Il faut déposer au centre de formalités des entreprises : l’avis susmentionné, l’attestation de dépôt des fonds, un exemplaire de l’acte décidant l’augmentation de capital et constatant la réalisation de l’augmentation, un formulaire M2 en deux exemplaires, les statuts mis à jour.

L’augmentation de capital dans une SAS et les droits d’enregistrement

Une augmentation en numéraire implique de payer un droit fixe de 375 euros si le capital social est inférieur à 225 000 euros, 500 euros en cas de dépassement.

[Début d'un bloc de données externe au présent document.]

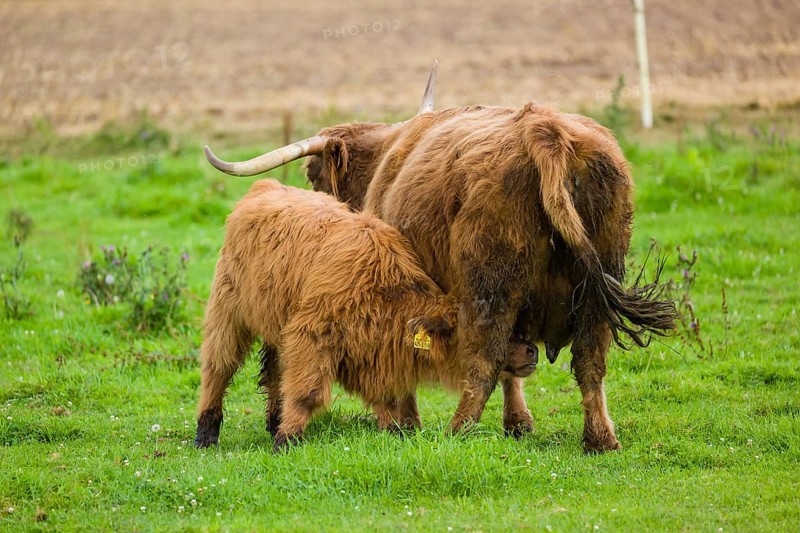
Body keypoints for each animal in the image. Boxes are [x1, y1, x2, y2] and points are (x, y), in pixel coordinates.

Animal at [194, 179, 538, 451]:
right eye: (488, 331)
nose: (531, 349)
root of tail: (265, 187)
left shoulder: (371, 353)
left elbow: (386, 398)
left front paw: (394, 433)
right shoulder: (311, 335)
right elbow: (307, 393)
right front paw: (287, 440)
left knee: (273, 372)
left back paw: (272, 422)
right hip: (227, 312)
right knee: (218, 368)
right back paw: (206, 433)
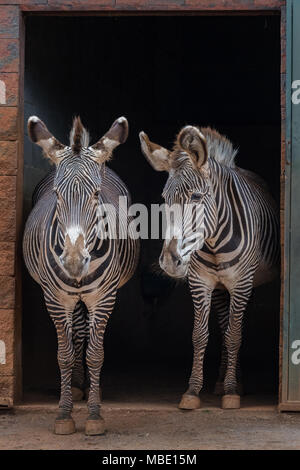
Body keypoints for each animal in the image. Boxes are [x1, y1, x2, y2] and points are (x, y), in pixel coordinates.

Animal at [22, 115, 139, 436]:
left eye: (96, 195)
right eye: (57, 195)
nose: (74, 262)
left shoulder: (104, 298)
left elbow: (95, 354)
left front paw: (95, 415)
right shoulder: (55, 299)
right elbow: (64, 354)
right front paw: (64, 414)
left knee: (85, 335)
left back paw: (88, 388)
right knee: (76, 334)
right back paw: (76, 388)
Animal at [140, 126, 278, 410]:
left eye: (195, 196)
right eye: (164, 198)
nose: (169, 261)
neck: (214, 240)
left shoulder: (241, 283)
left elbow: (235, 335)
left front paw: (231, 393)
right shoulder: (200, 281)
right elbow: (200, 335)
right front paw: (193, 391)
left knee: (233, 329)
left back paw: (232, 383)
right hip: (221, 288)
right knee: (224, 325)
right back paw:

Les apports d’un immeuble entraînent un versement de droit d’enregistrement de 5% et une taxation de la plus-value réalisée par l’apporteur.

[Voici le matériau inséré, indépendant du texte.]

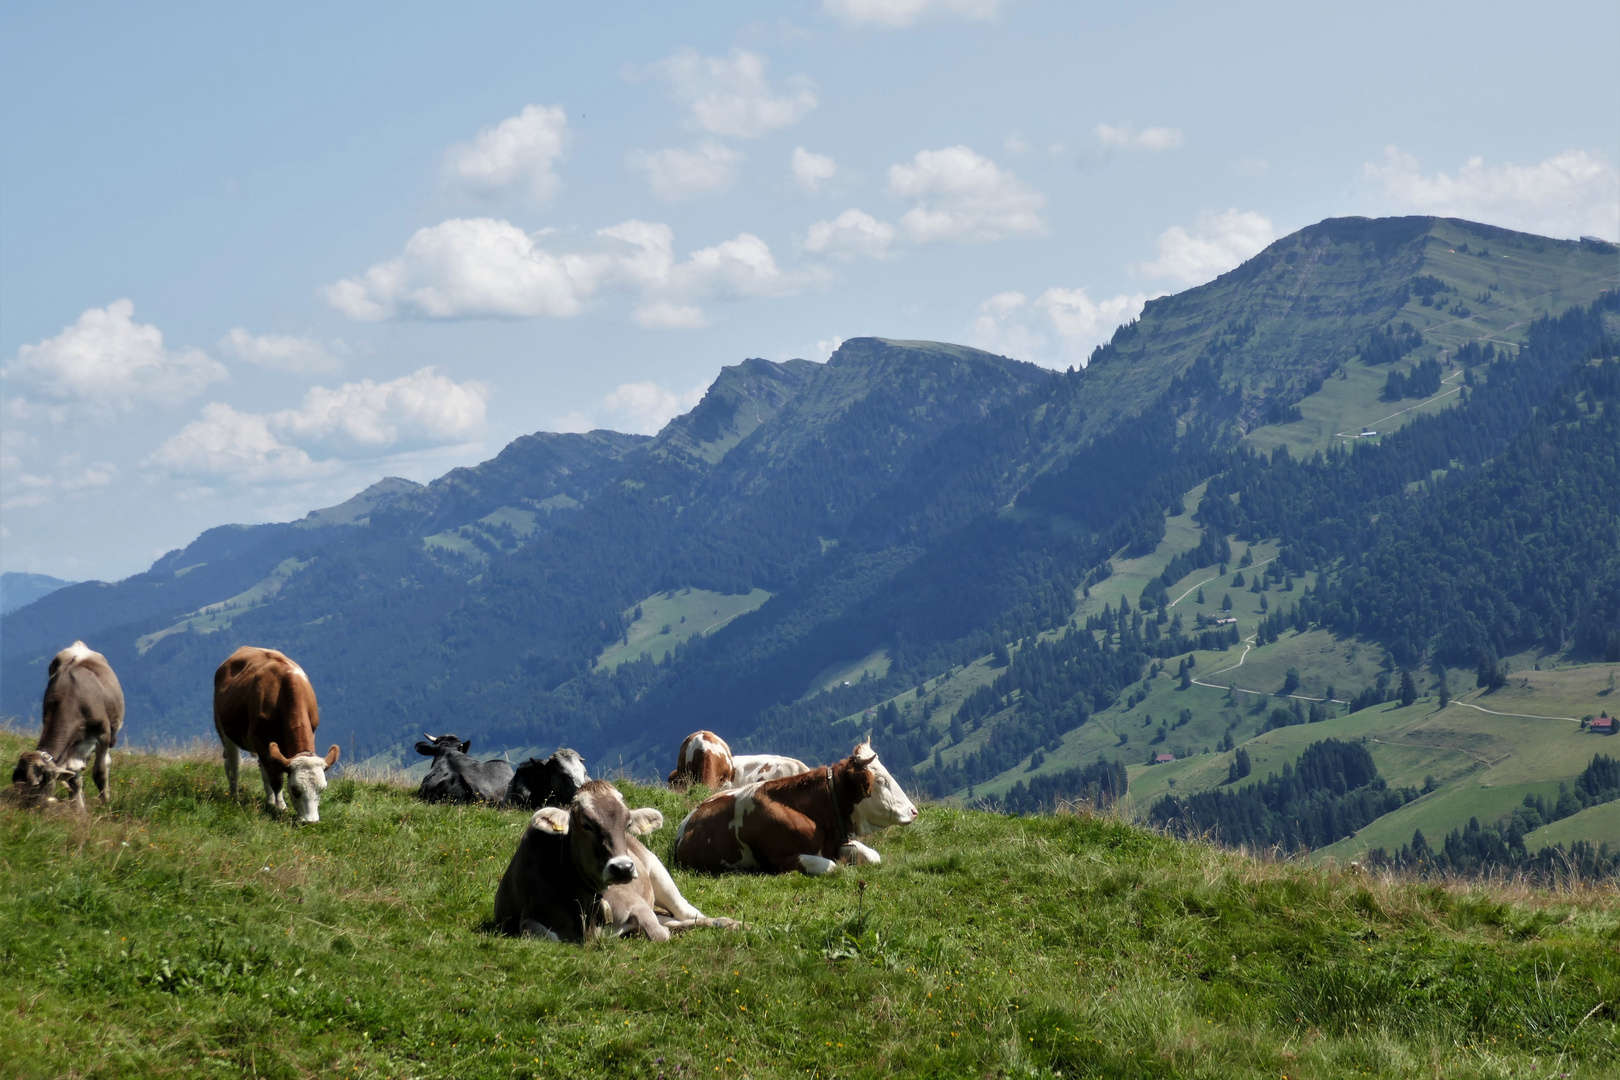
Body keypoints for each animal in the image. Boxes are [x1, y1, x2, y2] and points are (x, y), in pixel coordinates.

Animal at [9, 637, 124, 806]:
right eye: (15, 780)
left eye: (35, 784)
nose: (23, 808)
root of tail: (78, 645)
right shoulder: (71, 747)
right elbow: (74, 779)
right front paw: (79, 808)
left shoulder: (103, 735)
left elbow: (100, 773)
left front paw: (106, 805)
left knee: (105, 763)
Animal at [212, 647, 338, 822]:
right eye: (295, 789)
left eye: (322, 789)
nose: (311, 821)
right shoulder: (262, 741)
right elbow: (277, 780)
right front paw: (281, 807)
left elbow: (271, 774)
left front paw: (274, 803)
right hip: (224, 729)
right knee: (233, 764)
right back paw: (234, 796)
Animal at [492, 777, 741, 945]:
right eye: (586, 824)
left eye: (627, 823)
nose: (622, 868)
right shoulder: (528, 918)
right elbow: (546, 935)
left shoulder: (637, 903)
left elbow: (660, 934)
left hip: (659, 873)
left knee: (687, 914)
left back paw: (729, 922)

L’apport d’un fonds de commerce engendre des droits d’enregistrement calculé sur le montant de l’apport au taux de et payable dans le mois qui suit :

  • 0% pour la fraction du prix inférieure à 23 000 euros,

  • 3% pour la fraction du prix comprise entre 23 000 et 200 000 euros,

  • 5% pour la fraction du prix inférieure à 200 000 euros

L’augmentation de capital dans une SAS et les réductions d’impôt

Les souscriptions en numéraire permettent une réduction d'impôt sur le revenu ou une réduction d’Impôt Sur la Fortune si les conditions suivantes sont réunies :

  • Avoir moins de 250 salariés,

  • Réaliser moins de 50 millions d’euros HT ou un bilan inférieur à 43 millions d’euros

  • Être soumis à l’IS,

  • Exercer depuis moins de 7 ans,

  • Avoir au moins deux salariés à la clôture du premier exercice suivant celui de la souscription,

  • Exercer une activité industrielle, commerciale, artisanale, agricole ou libérale.

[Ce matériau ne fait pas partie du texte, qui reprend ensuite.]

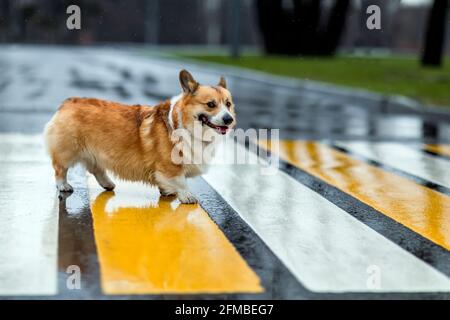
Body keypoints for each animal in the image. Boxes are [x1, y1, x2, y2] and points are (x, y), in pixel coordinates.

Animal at [44, 70, 237, 205]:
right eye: (211, 104)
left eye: (228, 104)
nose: (229, 119)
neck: (185, 126)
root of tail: (67, 102)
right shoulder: (170, 166)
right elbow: (181, 181)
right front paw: (187, 196)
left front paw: (167, 191)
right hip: (67, 151)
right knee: (60, 169)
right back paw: (63, 186)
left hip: (96, 152)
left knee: (96, 169)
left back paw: (108, 184)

  • Ne pas être en difficulté,

  • Ne pas offrir à ses associés/actionnaires des garanties en capital

  • N’avoir pas remboursé d’apports dans les 12 mois précédant la souscription,

  • Avoir son siège dans un État de l’Union européenne ou Espace économique européen.

  • 75% du capital doit être détenu par des personnes physiques

  • Ne pas être coté en Bourse

Les sociétés créées au 1er janvier 2016, les associés déjà présents ne peuvent pas bénéficier de la réduction d’ISF en cas d’augmentation de capital, sauf s’il s’agit d’un investissement de suivi déjà prévu par le plan d’entreprise initial.

La réduction de l’ISF est égale à 18% des souscriptions, plafonnées à 50 000 euros pour les personnes seules ou 100 000 euros pour les personnes mariées ou pacsées.

La réduction d’ISF est égale à 50% des sommes investies et plafonnée à 45 000 euros. Les titres doivent être conservés durant 5 ans (sauf en cas de décès, invalidité ou licenciement).

Le contribuable bénéficiant de la réduction d'ISF peut bénéficier de la réduction d'impôt sur le revenu au titre :

  • d'une souscription distincte,

  • d'un versement distinct effectué au titre d'une même souscription.